## Description of the task
Revise all of the records below, replacing every occurrence of "Fritzing" with "KiCad" and leaving everything else unchanged. Omit the pictures from your answer.

## Stored data
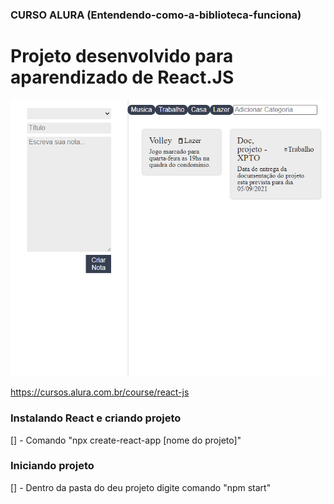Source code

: ### CURSO ALURA  (Entendendo-como-a-biblioteca-funciona)



<h1> Projeto desenvolvido para aparendizado de  React.JS </h1>

<img src="ceep\src\assets\img\screencapture-localhost-3000-2021-06-30-10_34_37.png">



https://cursos.alura.com.br/course/react-js


### Instalando  React e criando projeto
[] - Comando  "npx create-react-app [nome do projeto]"

### Iniciando projeto

[] - Dentro da pasta do deu projeto digite comando "npm start"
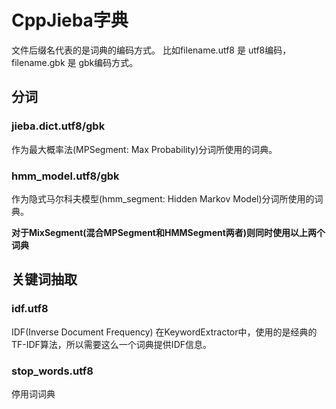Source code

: # CppJieba字典

文件后缀名代表的是词典的编码方式。
比如filename.utf8 是 utf8编码，filename.gbk 是 gbk编码方式。


## 分词

### jieba.dict.utf8/gbk

作为最大概率法(MPSegment: Max Probability)分词所使用的词典。

### hmm_model.utf8/gbk

作为隐式马尔科夫模型(hmm_segment: Hidden Markov Model)分词所使用的词典。

__对于MixSegment(混合MPSegment和HMMSegment两者)则同时使用以上两个词典__


## 关键词抽取

### idf.utf8

IDF(Inverse Document Frequency)
在KeywordExtractor中，使用的是经典的TF-IDF算法，所以需要这么一个词典提供IDF信息。

### stop_words.utf8

停用词词典



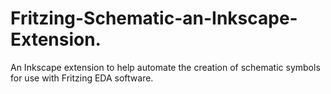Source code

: # Fritzing-Schematic-an-Inkscape-Extension.

An Inkscape extension to help automate the creation of schematic symbols for use with Fritzing EDA software.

## Answer
Source code

: ### CURSO ALURA  (Entendendo-como-a-biblioteca-funciona)



<h1> Projeto desenvolvido para aparendizado de  React.JS </h1>

<img src="ceep\src\assets\img\screencapture-localhost-3000-2021-06-30-10_34_37.png">



https://cursos.alura.com.br/course/react-js


### Instalando  React e criando projeto
[] - Comando  "npx create-react-app [nome do projeto]"

### Iniciando projeto

[] - Dentro da pasta do deu projeto digite comando "npm start"
Source code

: # CppJieba字典

文件后缀名代表的是词典的编码方式。
比如filename.utf8 是 utf8编码，filename.gbk 是 gbk编码方式。


## 分词

### jieba.dict.utf8/gbk

作为最大概率法(MPSegment: Max Probability)分词所使用的词典。

### hmm_model.utf8/gbk

作为隐式马尔科夫模型(hmm_segment: Hidden Markov Model)分词所使用的词典。

__对于MixSegment(混合MPSegment和HMMSegment两者)则同时使用以上两个词典__


## 关键词抽取

### idf.utf8

IDF(Inverse Document Frequency)
在KeywordExtractor中，使用的是经典的TF-IDF算法，所以需要这么一个词典提供IDF信息。

### stop_words.utf8

停用词词典



Source code

: # KiCad-Schematic-an-Inkscape-Extension.

An Inkscape extension to help automate the creation of schematic symbols for use with KiCad EDA software.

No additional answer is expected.